Allan Frumkin Gallery

Photography is always most interesting when it accomplishes things which nothing else can do: Ron Kohn is involved with one of photography’s earliest discovered uniquenesses: the camera’s ability to record light. Typically, in painting and sculpture, light is known only by its effect. In contrast, Kohn shows light with a variety of characteristics, and always as a separate substance. He works in the tradition of Aaron Siskind, which allied Moholy Nagy’s formal photogram to the non-.formal concerns of straight shooting. Thus, Kohn’s camera reports light as a substance which coexists with man and object, rather than any nonobjective, space-defying pattern.

When a boy races around a black back yard and flying light squiggles are incised into the photo surface, this is, in addition to a little boy, a product of darkness separate from light. And many of Kohn’s other subjects—ducks, ladies in hair rollers on merry-go-rounds, white silhouetted umbrellas over activity in the city—also tend to become something akin to recipients of light and dark. This gets metaphysical, and it can also lead to overly obvious symbolism, for example, light beams sprouting from a fuzzy Jesus Christ rug, with glib associations to commercial matter versus spiritual radiation.
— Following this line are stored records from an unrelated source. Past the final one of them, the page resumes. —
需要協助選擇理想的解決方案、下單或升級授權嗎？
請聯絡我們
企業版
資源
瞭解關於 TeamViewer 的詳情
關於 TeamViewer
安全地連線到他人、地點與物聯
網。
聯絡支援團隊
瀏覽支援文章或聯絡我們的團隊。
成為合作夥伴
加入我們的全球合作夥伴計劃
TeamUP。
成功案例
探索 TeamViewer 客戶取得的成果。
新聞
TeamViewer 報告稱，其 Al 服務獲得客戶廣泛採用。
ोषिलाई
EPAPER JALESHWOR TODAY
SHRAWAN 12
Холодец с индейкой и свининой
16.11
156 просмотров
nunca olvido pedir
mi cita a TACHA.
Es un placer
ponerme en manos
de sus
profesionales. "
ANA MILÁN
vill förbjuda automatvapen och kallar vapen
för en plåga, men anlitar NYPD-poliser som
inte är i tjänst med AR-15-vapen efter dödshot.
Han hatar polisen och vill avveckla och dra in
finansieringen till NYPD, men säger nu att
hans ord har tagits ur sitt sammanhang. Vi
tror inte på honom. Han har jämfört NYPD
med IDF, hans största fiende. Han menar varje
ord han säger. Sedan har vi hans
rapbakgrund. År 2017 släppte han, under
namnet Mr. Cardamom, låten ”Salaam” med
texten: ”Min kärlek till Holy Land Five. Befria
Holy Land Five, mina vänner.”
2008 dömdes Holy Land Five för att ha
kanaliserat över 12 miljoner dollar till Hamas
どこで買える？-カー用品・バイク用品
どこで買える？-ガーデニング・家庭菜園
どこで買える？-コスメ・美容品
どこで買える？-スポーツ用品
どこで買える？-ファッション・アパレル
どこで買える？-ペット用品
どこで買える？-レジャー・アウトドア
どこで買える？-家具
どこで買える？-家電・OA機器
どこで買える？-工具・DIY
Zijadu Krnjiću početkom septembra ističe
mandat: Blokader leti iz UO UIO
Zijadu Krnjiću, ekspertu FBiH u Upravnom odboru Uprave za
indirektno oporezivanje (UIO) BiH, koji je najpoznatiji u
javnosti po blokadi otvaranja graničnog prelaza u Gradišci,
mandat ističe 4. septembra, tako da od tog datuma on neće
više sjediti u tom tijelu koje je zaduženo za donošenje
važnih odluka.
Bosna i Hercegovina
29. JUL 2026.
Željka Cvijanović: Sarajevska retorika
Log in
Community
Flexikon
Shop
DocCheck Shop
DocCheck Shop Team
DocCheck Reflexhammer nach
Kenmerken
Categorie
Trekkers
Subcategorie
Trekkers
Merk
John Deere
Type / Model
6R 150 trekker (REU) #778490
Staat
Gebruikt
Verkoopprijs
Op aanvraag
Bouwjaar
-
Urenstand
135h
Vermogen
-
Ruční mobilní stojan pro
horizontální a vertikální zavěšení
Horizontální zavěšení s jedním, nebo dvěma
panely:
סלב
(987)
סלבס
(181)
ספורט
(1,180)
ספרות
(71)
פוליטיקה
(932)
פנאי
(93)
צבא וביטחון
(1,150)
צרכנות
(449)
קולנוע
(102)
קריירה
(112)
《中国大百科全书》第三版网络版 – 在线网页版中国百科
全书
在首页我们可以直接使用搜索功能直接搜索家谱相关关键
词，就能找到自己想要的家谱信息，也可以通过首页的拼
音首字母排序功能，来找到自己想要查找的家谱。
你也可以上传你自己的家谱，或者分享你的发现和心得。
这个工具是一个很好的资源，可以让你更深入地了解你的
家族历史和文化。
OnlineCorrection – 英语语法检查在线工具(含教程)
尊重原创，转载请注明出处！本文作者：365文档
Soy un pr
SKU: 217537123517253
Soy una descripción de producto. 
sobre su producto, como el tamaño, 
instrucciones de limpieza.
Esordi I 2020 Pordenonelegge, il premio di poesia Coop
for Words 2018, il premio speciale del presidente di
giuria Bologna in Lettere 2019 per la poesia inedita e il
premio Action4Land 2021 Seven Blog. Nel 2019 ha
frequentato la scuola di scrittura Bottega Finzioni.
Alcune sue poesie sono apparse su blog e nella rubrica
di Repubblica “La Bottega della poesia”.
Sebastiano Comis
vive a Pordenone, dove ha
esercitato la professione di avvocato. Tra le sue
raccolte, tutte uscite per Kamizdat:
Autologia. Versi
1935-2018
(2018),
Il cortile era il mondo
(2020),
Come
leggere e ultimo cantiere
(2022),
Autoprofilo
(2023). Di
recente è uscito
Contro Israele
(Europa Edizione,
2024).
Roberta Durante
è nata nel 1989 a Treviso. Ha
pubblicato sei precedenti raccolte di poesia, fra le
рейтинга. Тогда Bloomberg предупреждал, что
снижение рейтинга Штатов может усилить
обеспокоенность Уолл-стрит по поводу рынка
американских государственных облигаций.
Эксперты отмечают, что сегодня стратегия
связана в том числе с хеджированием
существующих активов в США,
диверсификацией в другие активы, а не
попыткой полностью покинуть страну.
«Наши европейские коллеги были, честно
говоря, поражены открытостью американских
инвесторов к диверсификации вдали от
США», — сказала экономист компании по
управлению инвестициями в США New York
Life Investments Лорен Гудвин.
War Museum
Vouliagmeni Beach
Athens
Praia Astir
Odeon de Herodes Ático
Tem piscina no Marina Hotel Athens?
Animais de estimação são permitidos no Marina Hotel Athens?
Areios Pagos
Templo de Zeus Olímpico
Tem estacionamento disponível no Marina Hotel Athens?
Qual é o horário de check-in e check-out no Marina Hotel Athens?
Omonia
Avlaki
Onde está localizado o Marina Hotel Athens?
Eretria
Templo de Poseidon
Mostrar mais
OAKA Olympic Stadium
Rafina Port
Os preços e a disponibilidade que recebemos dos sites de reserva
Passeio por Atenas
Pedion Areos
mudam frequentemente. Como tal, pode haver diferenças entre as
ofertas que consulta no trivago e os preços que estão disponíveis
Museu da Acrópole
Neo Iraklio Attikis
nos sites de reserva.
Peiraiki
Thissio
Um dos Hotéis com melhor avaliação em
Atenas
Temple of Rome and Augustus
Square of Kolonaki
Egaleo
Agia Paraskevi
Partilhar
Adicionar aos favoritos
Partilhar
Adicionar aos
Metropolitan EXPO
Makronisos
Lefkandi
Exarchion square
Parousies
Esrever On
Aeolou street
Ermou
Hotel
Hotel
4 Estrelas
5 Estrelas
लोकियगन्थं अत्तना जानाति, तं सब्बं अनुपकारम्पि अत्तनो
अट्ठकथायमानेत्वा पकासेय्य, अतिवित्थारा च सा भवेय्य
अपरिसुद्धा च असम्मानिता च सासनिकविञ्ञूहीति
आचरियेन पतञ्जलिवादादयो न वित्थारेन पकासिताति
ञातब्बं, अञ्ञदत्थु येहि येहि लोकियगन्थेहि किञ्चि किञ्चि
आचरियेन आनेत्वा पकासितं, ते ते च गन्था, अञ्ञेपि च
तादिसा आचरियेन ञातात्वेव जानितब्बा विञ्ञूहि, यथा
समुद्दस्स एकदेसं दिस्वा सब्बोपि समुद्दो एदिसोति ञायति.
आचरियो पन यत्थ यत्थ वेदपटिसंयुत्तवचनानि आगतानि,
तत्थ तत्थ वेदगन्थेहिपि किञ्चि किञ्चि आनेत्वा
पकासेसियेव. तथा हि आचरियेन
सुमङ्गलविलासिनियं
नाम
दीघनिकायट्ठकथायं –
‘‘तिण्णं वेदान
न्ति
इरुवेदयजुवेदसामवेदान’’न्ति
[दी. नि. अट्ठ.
I was particularly impressed, however, with Toy Ducks. The dime store variety with huge glass eyes and sateen bows around the necks, these characters resembled leftover evidence of some weird plot, with light lines zooming all around them. Kohn’s pictures are often taken at night, with multiple flash and an open shutter on time exposure, so that stark darkness becomes a harsh, display-board backdrop setting off subjects in a troubled, tense, or empty way.

The most fascinating implication of Kohn’s work, of course, is that he documents things around us which we cannot see. His camera sometimes moves strategically to convert light spots into light lines and stasis into motion, emphasizing certain effects which nature presents as nonobjective, non-life-infused physical state. In short, not only does Kohn give birth to light, he gives light a personality. Who knows what curious radiation is crawling from a man’s head to mock his foolish actions? In the end, Kohn’s camera raises just this question: is what we see reality or just a part?